This "Current Pending Sectors" (CPS) bug correlates perfectly with a more serious MX500 bug that causes premature death of the ssd. If you also analyze the "FTL Background NAND Page Writes" (FPW) SMART attribute, you'll see that CPS changes from 0 to 1 when the ssd firmware begins writing a HUGE amount of data -- a multiple of approximately 37000 NAND pages, approximately one GByte -- to the ssd NAND memory. (Presumably the firmware is moving data, and thus internally reading as much as it writes.) CPS changes back to 0 when the write burst completes. This writing is excessive and the excess unnecessarily consumes some of the finite number of NAND block erases that the ssd can endure, causing the Remaining Life to decrease faster than it ought to.
The problem is described in detail in a recent thread at the tomshardware.com forum:
https://forums.tomshardware.com/thr...f ... n.3571220/ (If the thread's url isn't displayed properly here, google or search tomshardware for "Crucial MX500 500GB sata ssd Remaining Life decreasing fast despite few bytes being written".)
Another MX500 SMART attribute is "Host NAND Page Writes" (HPW).
The ratio of FPW to HPW (plus 1) is called the Write Amplification Factor (WAF) and for the MX500 it's excessive. You should pay particular attention to your
recent WAF -- the ratio of the
increase of FPW to the
increase of HPW (plus 1) over a recent period of time -- because the problem can grow worse after the ssd has been in service for a few months.
On my own MX500 ssd (500 GBytes),
the recent WAF was 38.91 from Feb 6 2020 to Feb 22 2020 (when I started keeping a detailed log). That's outrageously high. The Average Block Erase Count (ABEC) SMART attribute was incrementing every day or two, even though my pc was writing to the ssd at an average rate of less than 100 kBytes/second. From Jan 15 to Feb 4, the ssd Remaining Life decreased 1% (from 94% to 93%) even though my pc wrote only 138 GB to the ssd.
People whose computers write a lot more to their MX500s than mine does may not notice that WAF is higher than it ought to be, ABEC increments faster than it ought to, and Remaining Life decreases faster than it ought to.

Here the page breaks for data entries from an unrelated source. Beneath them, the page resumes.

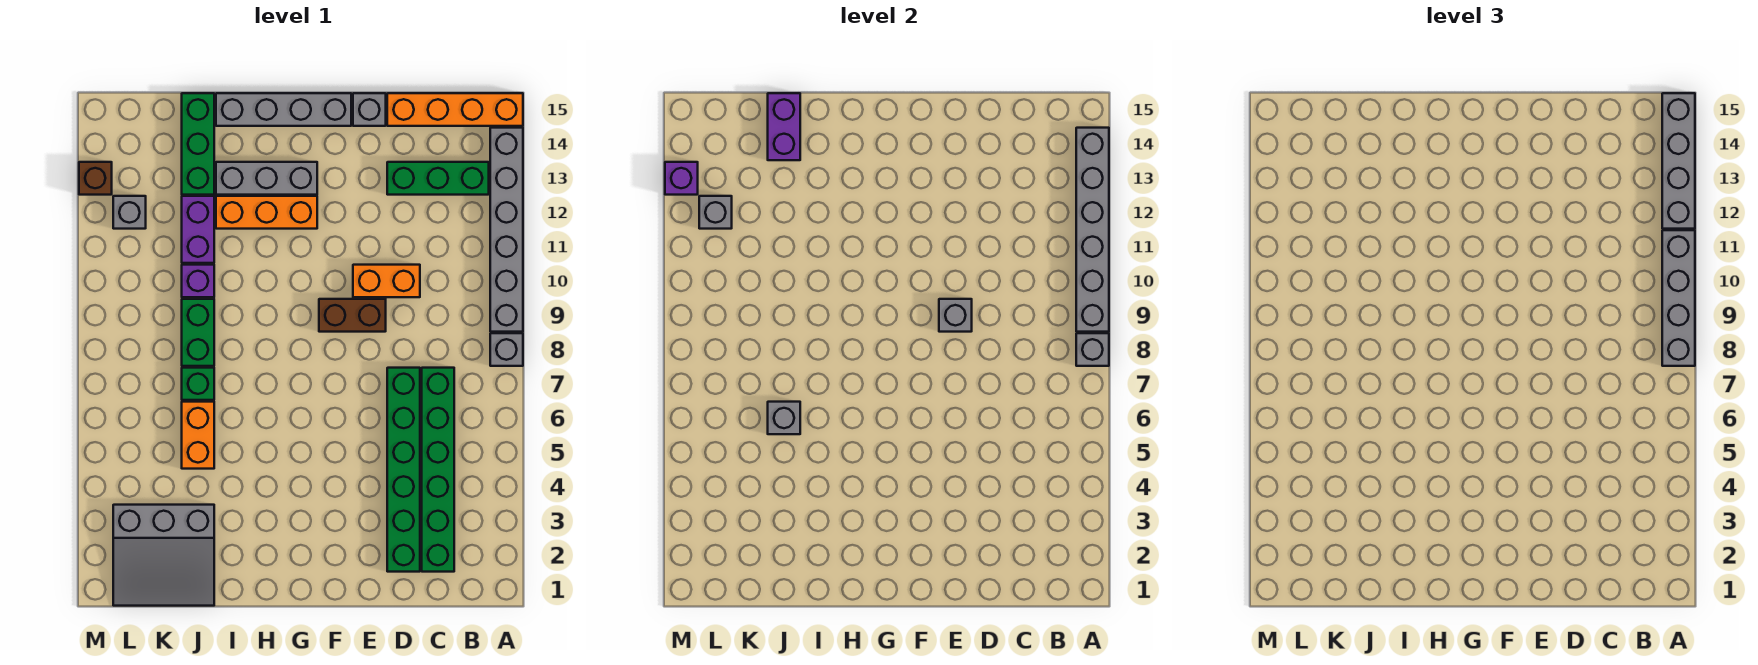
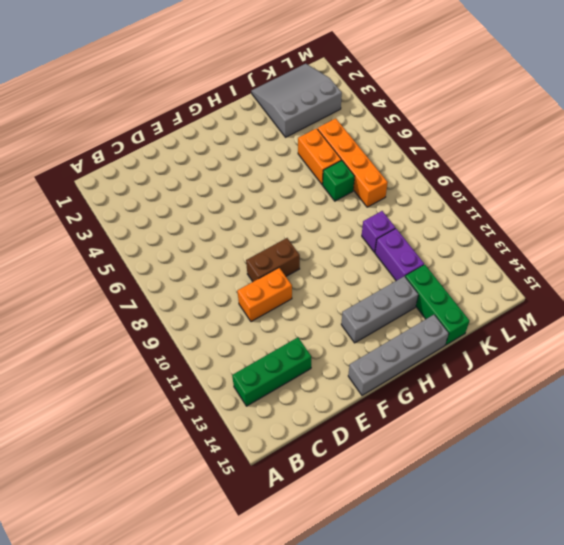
orange brick K5:K8 level 1 -> orange brick A15:D15 level 1
none -> grey brick A8 level 1
none -> grey brick A9:A14 level 1
none -> green brick C2:C7 level 1
none -> green brick D2:D7 level 1

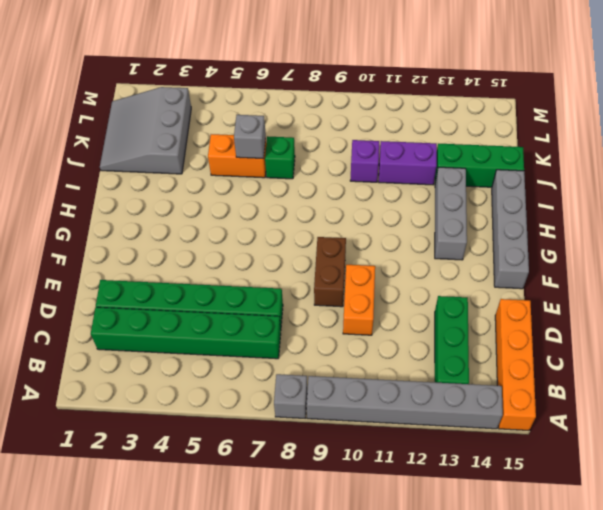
none -> grey brick E15 level 1
none -> orange brick G12:I12 level 1
none -> green brick J8:J9 level 1
none -> grey brick L12 level 1

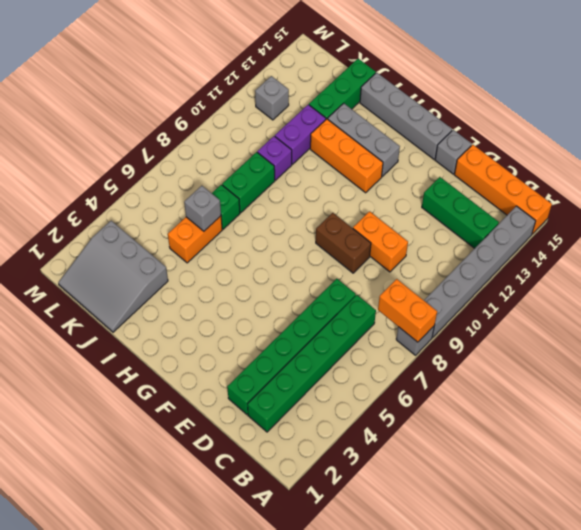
orange brick A8:B8 level 2 -> grey brick A8 level 2
none -> brown brick M13 level 1
none -> grey brick A9:A14 level 2
none -> grey brick E9 level 2
none -> purple brick J14:J15 level 2

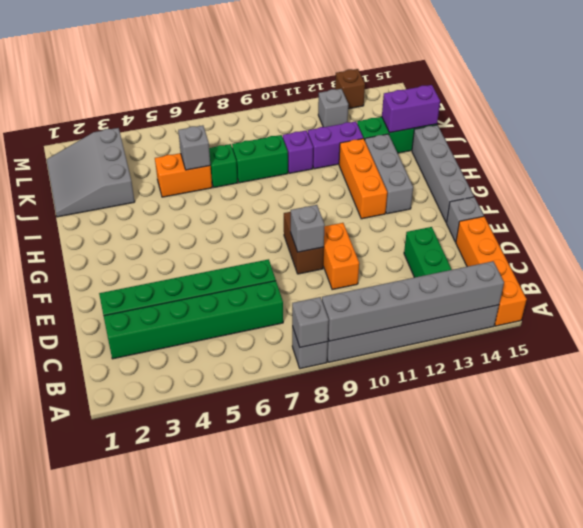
none -> grey brick L12 level 2
none -> purple brick M13 level 2
none -> grey brick A8:A11 level 3
none -> grey brick A12:A15 level 3

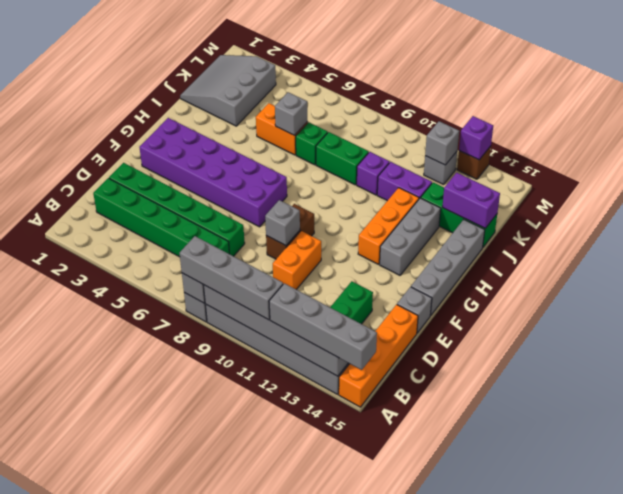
purple brick F2:G7 level 1 -> none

Software like HD Sentinel could be enhanced to detect and report excessive WAF. (I wrote my own .bat file to do this. It works by periodically executing the Smartmontools smartctl.exe tool to collect SMART data, analyzing the data, and appending the relevant SMART data and the WAF to a log file. Currently my pc runs two copies of the .bat: one that logs every two hours and the other daily. To observe the perfect correlation between the CPS bug and the FPW bursts, I logged every two seconds... it takes about 5 seconds for a 37000 page burst to complete.)
Crucial's tech support did not admit it's a bug, but they agreed to replace the ssd with a new one since they couldn't explain why WAF was so high. Eventually I'll probably begin the replacement process (they won't ship the replacement until after they receive the defective unit, a hassle) but I expect the replacement ssd will have the same bug.
Unclear from the perfect correlation is the cause and effect: whether the write burst causes CPS to change to 1 as a weird side effect, or whether the write burst is triggered by whatever it is (supposedly an error reading a sector, according to the definition of CPS) that causes CPS to change briefly to 1.
One final comment: I discovered a way to tame the excessive WAF. It appears that an ssd selftest runs at a higher priority than the buggy firmware background process that writes the huge bursts. I wrote another .bat that causes the ssd to perform selftests nearly nonstop (19.5 minutes of every 20 minutes) and this has reduced the average WAF to less than 3. The write bursts occur only during the 30 second pause between selftests, so there are fewer of them. (The reason I don't run the selftests nonstop is because I don't know whether that would prevent some necessary low priority processes from getting enough runtime.) I estimate it costs about one watt to do the selftests; they prevent the ssd from entering its low power state (which can be observed by the effect on the Power On Hours SMART attribute). The selftests raise the average temperature of the ssd by about 5 degrees C, to about 40C which is acceptable. I haven't yet benchmarked the ssd speed to see whether the selftests interfere with performance (maybe not since selftests are presumably a lower priority process than host reads and writes), or whether the avoidance of the low power state enhances performance.